Price figures to file the highest figure unless his case settles before Friday's exchange. The 2012 AL Cy Young Award winner made $14 million last year when he started the season with Tampa Bay and finished with Detroit.
Baltimore first baseman Chris Davis is likely to file for the highest amount among position players. The 2013 major league home run champion had a $10.35 million salary and earned a $150,000 performance bonus last year, when he served all but one game of a 25-game suspension for a positive test for Adderall, a banned amphetamine.
Five players on the Toronto Blue Jays filed for arbitration: pitchers Brett Cecil and Marco Estrada, infielders Josh Donaldson and Danny Valencia as well as Canadian outfielder Michael Saunders.
Other who filed included Kenley Jansen, Austin Jackson, Mark Trumbo and Matt Wieters.
Catcher A.J. Ellis reached an agreement Tuesday with the Los Angeles Dodgers at $4.25 million, a $700,000 raise.

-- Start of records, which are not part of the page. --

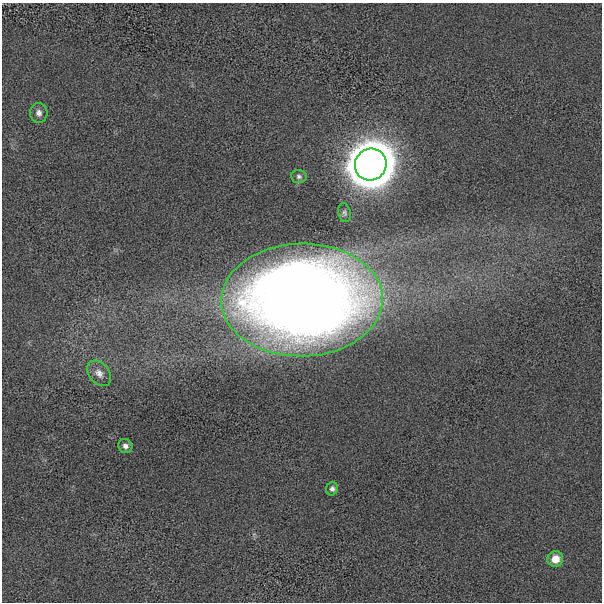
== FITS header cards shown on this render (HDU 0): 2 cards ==
NAXIS1  =                  600
NAXIS2  =                  600

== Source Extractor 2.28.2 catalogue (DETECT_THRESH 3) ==
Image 600 x 600 px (HDU 0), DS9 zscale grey, 1 PNG px = 1 image px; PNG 604 x 604 px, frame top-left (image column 1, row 600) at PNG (2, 3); each listed source drawn as its Kron ellipse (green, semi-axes under 4 px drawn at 4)
Background 758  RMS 140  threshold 427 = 3 sigma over >= 5 px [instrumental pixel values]
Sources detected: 9; all 9 listed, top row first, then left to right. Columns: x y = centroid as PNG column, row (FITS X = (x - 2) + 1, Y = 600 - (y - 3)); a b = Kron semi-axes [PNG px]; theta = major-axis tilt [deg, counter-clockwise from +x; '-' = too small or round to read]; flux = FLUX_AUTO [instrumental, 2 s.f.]
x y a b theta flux
39 113 10 8 -85 4.7e+04
371 164 16 15 - 4.8e+07
299 176 8 6 -4 2.7e+04
344 213 10 6 -76 2.6e+04
302 300 81 56 1 1.8e+07
99 373 14 10 -49 7.2e+04
125 446 7 6 - 4.2e+04
332 489 7 6 - 3.0e+04
555 559 8 7 - 1.3e+05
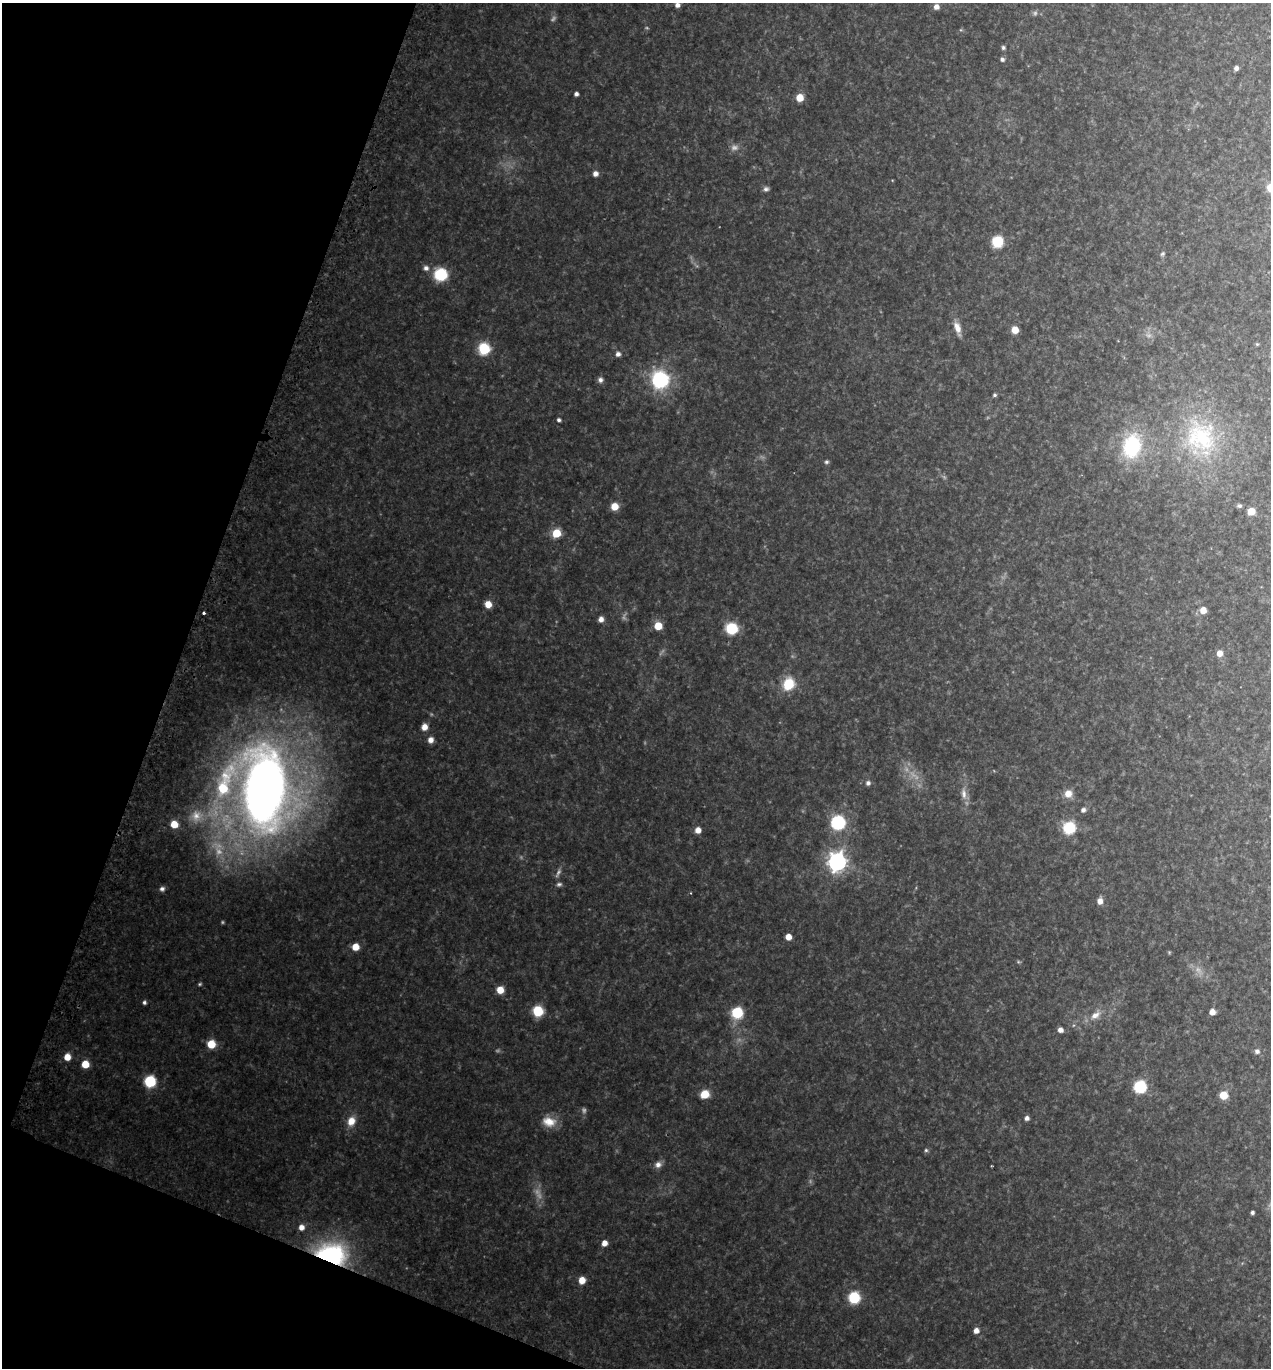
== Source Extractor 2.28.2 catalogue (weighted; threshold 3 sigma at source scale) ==
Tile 9 of 4 x 4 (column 1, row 3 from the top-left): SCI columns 160-1428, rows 1375-2740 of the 5526 x 5482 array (HDU 1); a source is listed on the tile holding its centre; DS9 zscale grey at full resolution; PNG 1273 x 1370 px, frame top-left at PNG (2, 3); no overlay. Shown black and unused: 18% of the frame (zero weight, under 2 of 3 exposures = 3% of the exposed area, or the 3 px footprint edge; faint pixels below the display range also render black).
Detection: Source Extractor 2.28.2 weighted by HDU 2 'WHT'; one run over the whole footprint, this tile lists its part. Background 0.17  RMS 0.014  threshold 0.064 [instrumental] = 3 sigma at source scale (4.5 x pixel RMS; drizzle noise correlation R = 1.50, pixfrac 1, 0.05/0.05 arcsec/px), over >= 5 px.
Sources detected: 98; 15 too faint to see at this stretch — not listed; the other 83 listed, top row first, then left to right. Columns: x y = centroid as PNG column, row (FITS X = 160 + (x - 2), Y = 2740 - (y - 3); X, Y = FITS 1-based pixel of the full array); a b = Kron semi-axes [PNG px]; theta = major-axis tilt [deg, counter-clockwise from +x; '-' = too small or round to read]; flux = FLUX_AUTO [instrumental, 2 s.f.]
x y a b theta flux
677 5 5 5 - 6.3
936 7 6 6 - 8.2
1003 48 5 5 - 2.7
1002 59 5 5 - 3.8
1236 68 4 4 - 4.8
576 94 4 4 - 4.4
800 98 6 6 - 25
595 173 6 6 - 7.6
766 189 7 6 - 4.3
997 242 6 6 - 110
1162 254 7 5 34 2.5
426 268 7 6 - 5.7
441 274 8 8 - 98
957 328 19 8 -72 14
1015 330 5 5 - 19
1257 344 4 4 - 1.4
484 349 7 6 - 110
618 354 6 5 - 5.5
600 380 7 6 - 5.2
660 380 9 9 - 190
995 395 4 4 - 2.5
559 420 4 4 - 3.3
1201 436 49 42 -53 170
1132 446 30 22 76 100
826 462 5 5 - 2.9
614 506 6 6 - 23
1240 506 6 5 - 2.6
1251 511 5 5 - 21
556 533 5 5 - 70
488 604 6 6 - 19
1203 610 6 6 - 14
204 613 3 3 - 2.8
601 619 6 5 - 8.3
658 626 6 6 - 31
732 628 7 7 - 87
1219 653 6 6 - 12
788 684 9 8 - 61
424 727 6 6 - 12
431 740 6 6 - 8.4
868 783 6 6 - 3.9
223 788 25 13 69 70
264 790 69 34 88 1300
1068 793 9 9 - 13
964 794 17 7 -82 11
1083 810 6 5 - 4.6
838 823 7 7 - 200
174 824 7 6 - 22
1069 828 6 6 - 140
698 830 6 5 - 11
837 862 8 7 - 690
559 884 8 5 17 3.5
162 889 7 6 - 4.5
1100 901 7 6 - 9.4
788 937 5 5 - 14
355 947 6 5 - 23
200 984 5 4 - 1.8
500 990 6 6 - 20
144 1002 5 4 - 3.2
538 1011 6 6 - 78
1212 1012 5 5 - 12
737 1013 7 7 - 84
1095 1015 16 9 34 14
1060 1030 5 5 - 6.8
211 1044 6 6 - 33
1257 1051 6 6 - 4.8
67 1057 6 6 - 18
85 1064 6 5 - 28
150 1081 7 7 - 110
1140 1087 7 7 - 130
705 1094 8 7 - 27
1224 1095 6 6 - 31
1027 1118 5 5 - 4.9
351 1121 11 9 65 17
549 1122 18 12 -14 21
926 1150 5 5 - 2.5
658 1164 9 8 - 8.1
1252 1212 4 4 - 2.8
301 1227 6 6 - 8.9
604 1243 6 5 - 10
331 1255 27 19 -5 230
582 1280 6 5 - 17
854 1297 7 6 - 110
976 1330 6 6 - 8.4
Overlapping masked pixels (flux is a lower limit): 1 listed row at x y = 331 1255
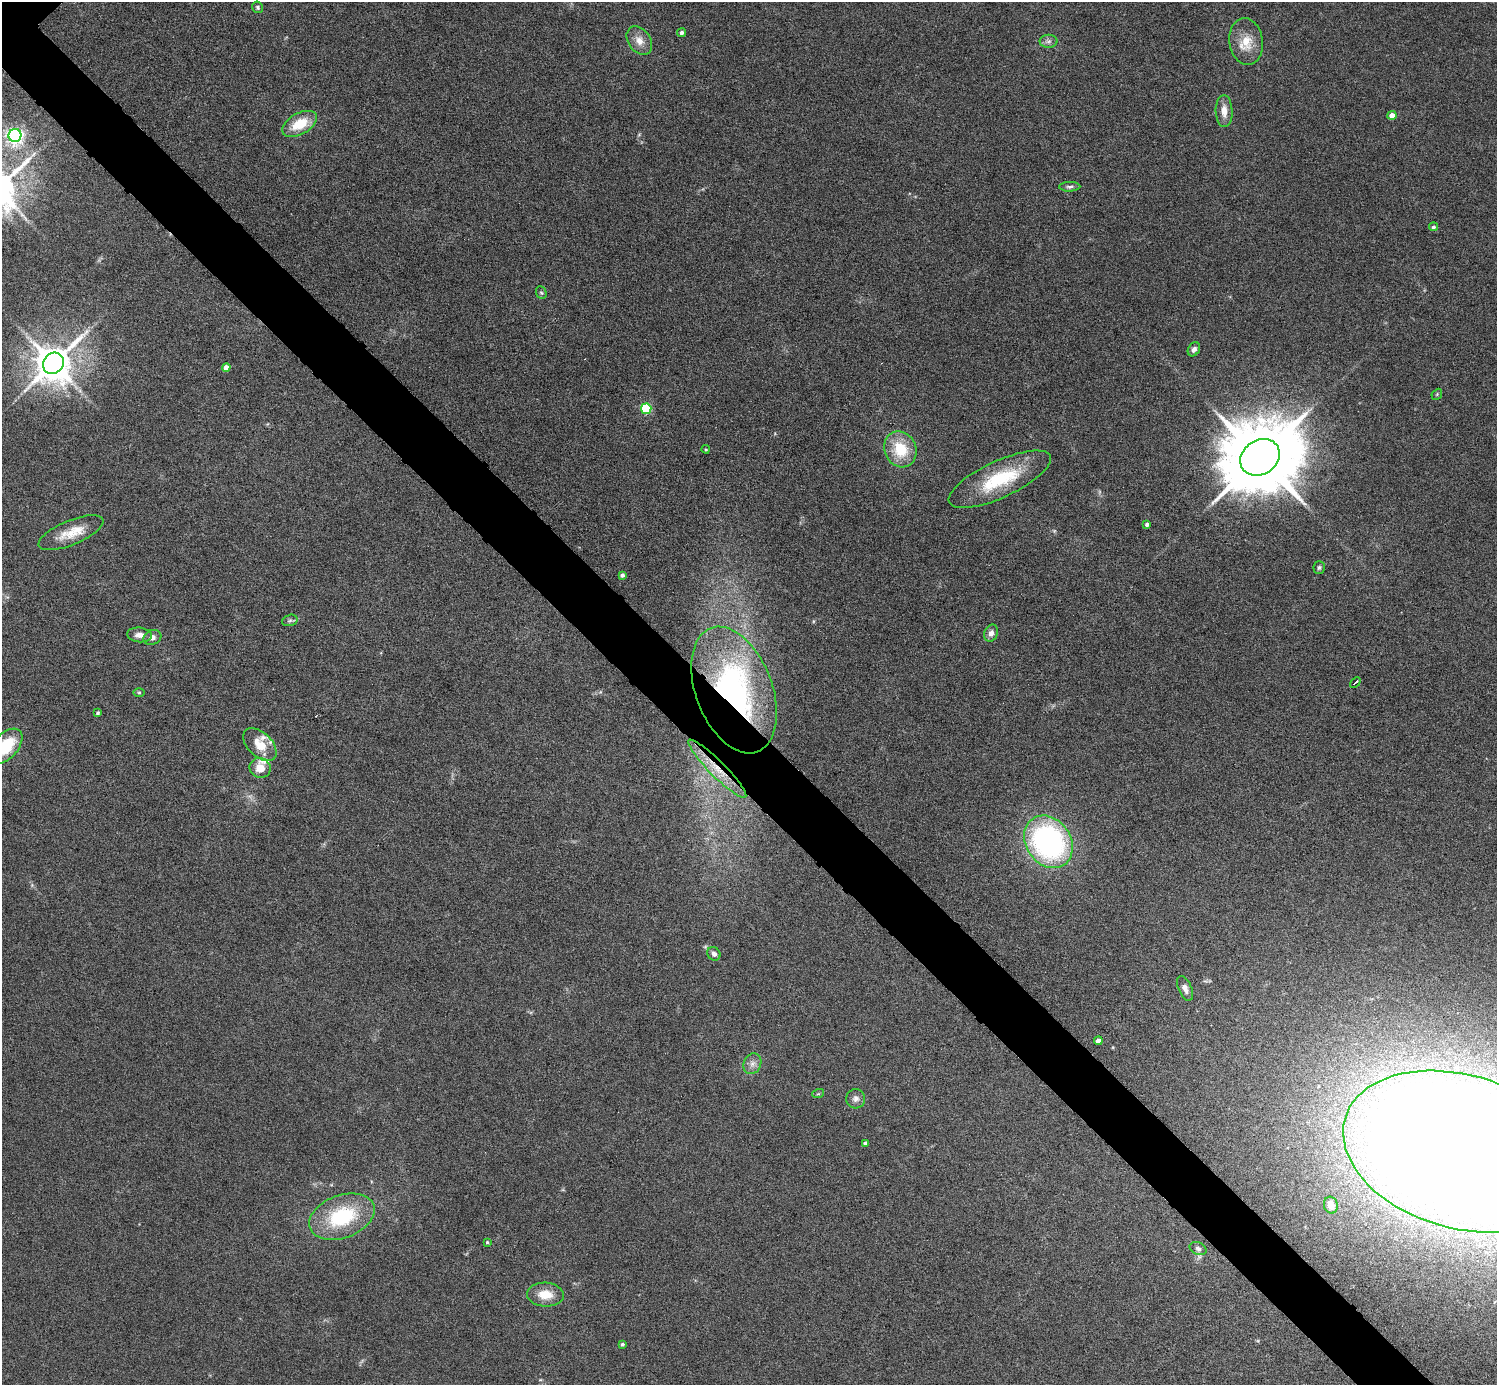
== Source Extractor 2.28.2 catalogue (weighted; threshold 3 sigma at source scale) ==
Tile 6 of 4 x 4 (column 2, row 2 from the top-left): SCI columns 1496-2990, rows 3063-4445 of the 5981 x 5981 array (HDU 1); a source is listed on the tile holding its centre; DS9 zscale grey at full resolution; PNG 1499 x 1387 px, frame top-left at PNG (2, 2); each listed source drawn as its Kron ellipse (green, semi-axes under 4 px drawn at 4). Shown black and unused: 5% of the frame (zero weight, under 4 of 8 exposures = <1% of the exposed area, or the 3 px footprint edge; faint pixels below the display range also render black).
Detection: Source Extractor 2.28.2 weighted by HDU 2 'WHT'; one run over the whole footprint, this tile lists its part. Background 0.0442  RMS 0.0039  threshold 0.0158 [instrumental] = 3 sigma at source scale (4.09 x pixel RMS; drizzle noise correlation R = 1.36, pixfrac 0.8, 0.05/0.05 arcsec/px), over >= 5 px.
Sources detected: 55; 1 too faint to see at this stretch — neither listed nor drawn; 2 inside a brighter listed object's ellipse — not listed separately; the other 52 listed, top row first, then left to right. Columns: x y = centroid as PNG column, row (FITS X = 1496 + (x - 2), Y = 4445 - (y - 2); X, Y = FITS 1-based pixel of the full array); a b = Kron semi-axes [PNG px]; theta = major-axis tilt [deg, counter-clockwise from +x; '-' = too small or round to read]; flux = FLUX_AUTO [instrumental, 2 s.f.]
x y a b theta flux
258 7 6 5 - 0.64
681 32 4 4 - 1.1
639 40 15 11 -55 3.7
1049 41 9 6 1 1.2
1246 41 23 16 -82 7.5
1224 111 16 8 -88 3.8
1392 115 4 4 - 3.4
300 124 19 10 29 10
15 135 6 6 - 150
1070 187 10 5 1 0.94
1433 227 4 4 - 0.72
541 293 6 5 - 0.59
1194 349 7 5 57 1.5
53 363 11 10 - 1000
226 368 4 4 - 3.4
1437 394 6 4 48 0.49
646 409 5 5 - 29
706 449 4 3 - 0.37
900 449 18 15 -65 13
1260 457 21 17 34 5200
1000 479 55 18 25 23
1147 524 3 3 - 0.98
71 533 35 12 22 8.1
1319 567 6 5 - 0.74
622 575 4 4 - 1.2
290 620 8 5 17 0.81
991 633 9 6 66 1.8
139 635 12 7 -6 2.5
152 637 9 7 21 1.8
1355 682 6 2 42 1.1
734 690 66 38 -69 99
139 693 6 4 0 0.47
98 713 4 4 - 0.56
260 745 20 12 -44 7.5
5 746 21 12 47 18
260 768 11 9 -23 4.8
717 769 40 8 -45 9.7
1048 842 28 22 -55 87
714 954 7 6 - 1.4
1185 988 13 6 -68 2
1098 1041 4 4 - 2.7
752 1064 10 8 65 2.2
818 1094 6 4 17 0.45
856 1099 9 9 - 1.8
865 1143 4 4 - 1.5
1460 1151 120 77 -16 1700
1331 1205 8 6 -74 3.2
342 1217 34 21 20 27
487 1242 4 4 - 0.45
1198 1248 9 6 -25 1
545 1295 18 12 -4 6.7
622 1344 3 3 - 0.69
Overlapping masked pixels (flux is a lower limit): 2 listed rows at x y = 734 690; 717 769
Isophote crosses this tile's border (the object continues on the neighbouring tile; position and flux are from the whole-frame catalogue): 2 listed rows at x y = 5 746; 1460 1151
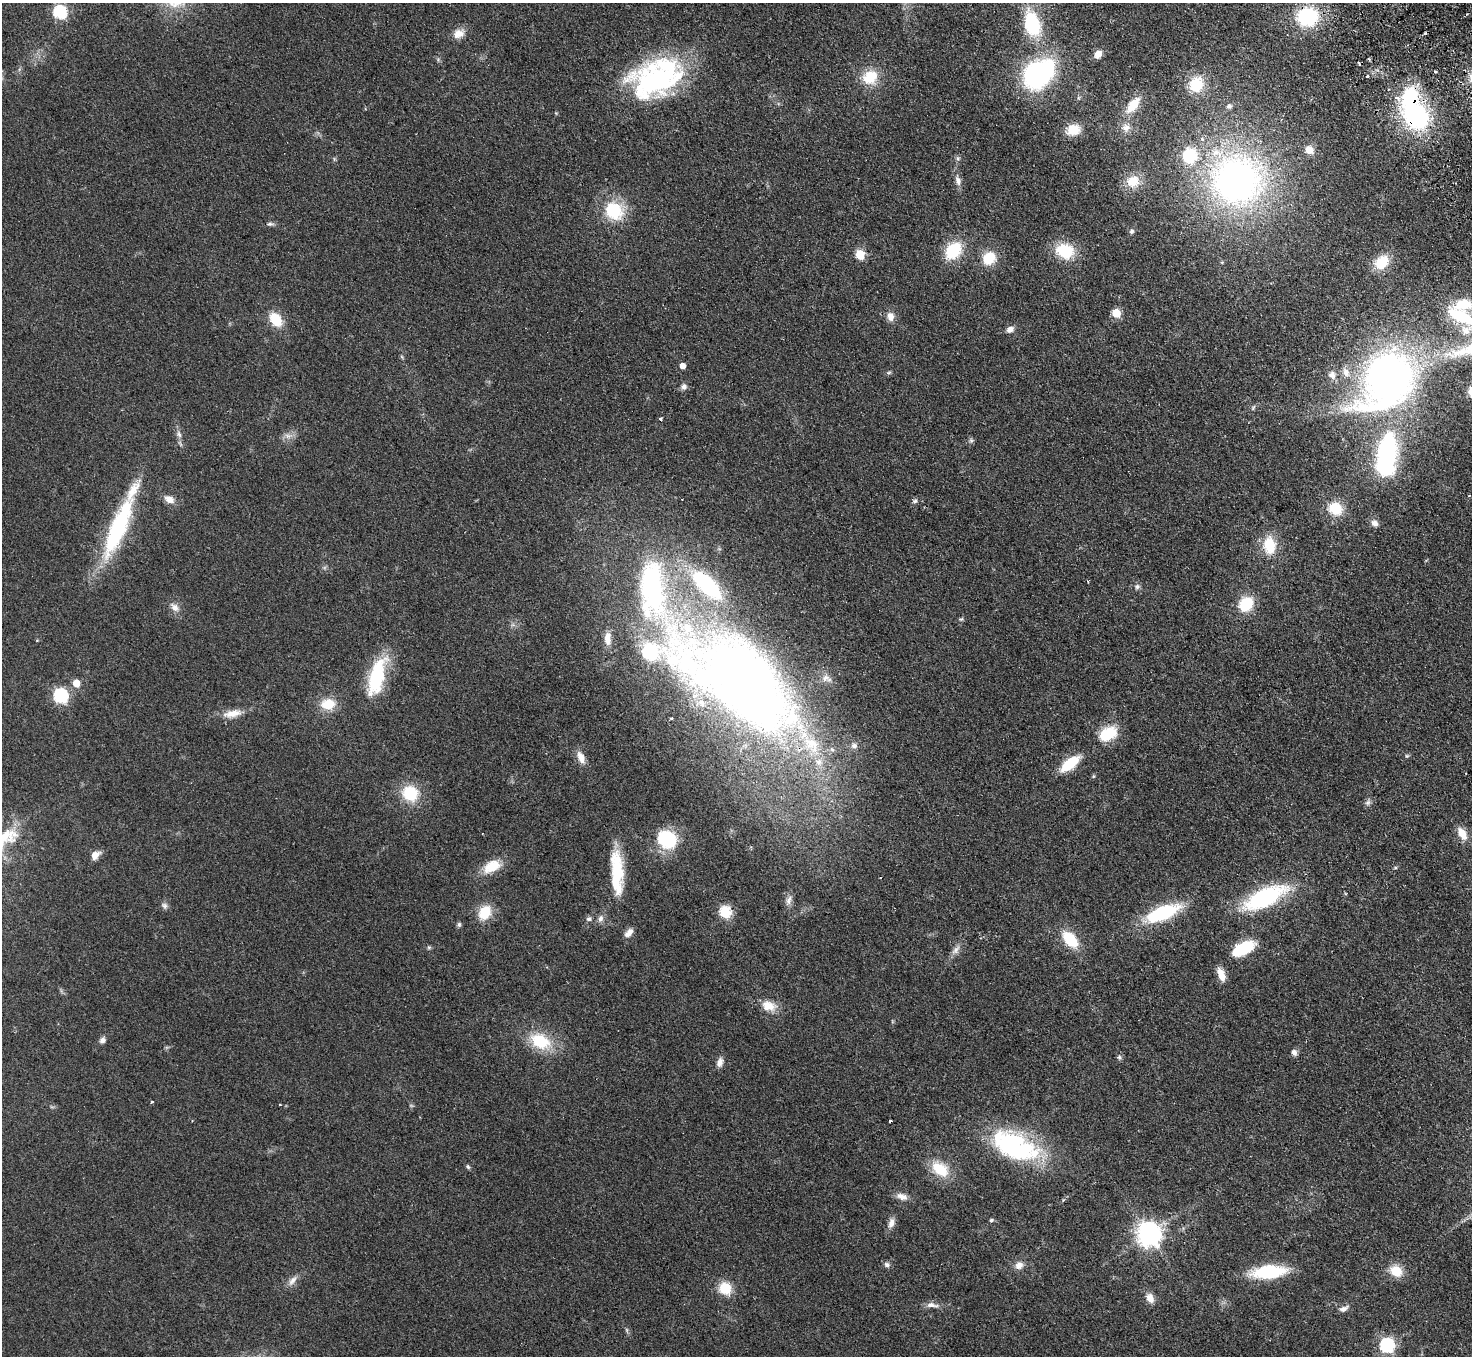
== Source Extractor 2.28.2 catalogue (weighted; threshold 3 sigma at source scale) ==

Hearings will be scheduled for the first three weeks in February before three-person panels in St. Petersburg, Florida.
Just three of the 146 players who filed last year went to hearings, with Cleveland defeating pitchers Vinnie Pestano and Josh Tomlin in the Indians' first cases since 1991 that went to hearings. Pitcher Andrew Cashner beat San Diego.
The three decisions matched 2005, 2009 and 2011 for the second fewest in a year. The number of hearings peaked at 35 in 1986, and there were none in 2013.
Teams have a 293-215 advantage since the process started in 1974 and have had a winning record in 15 of the past 17 years with decisions.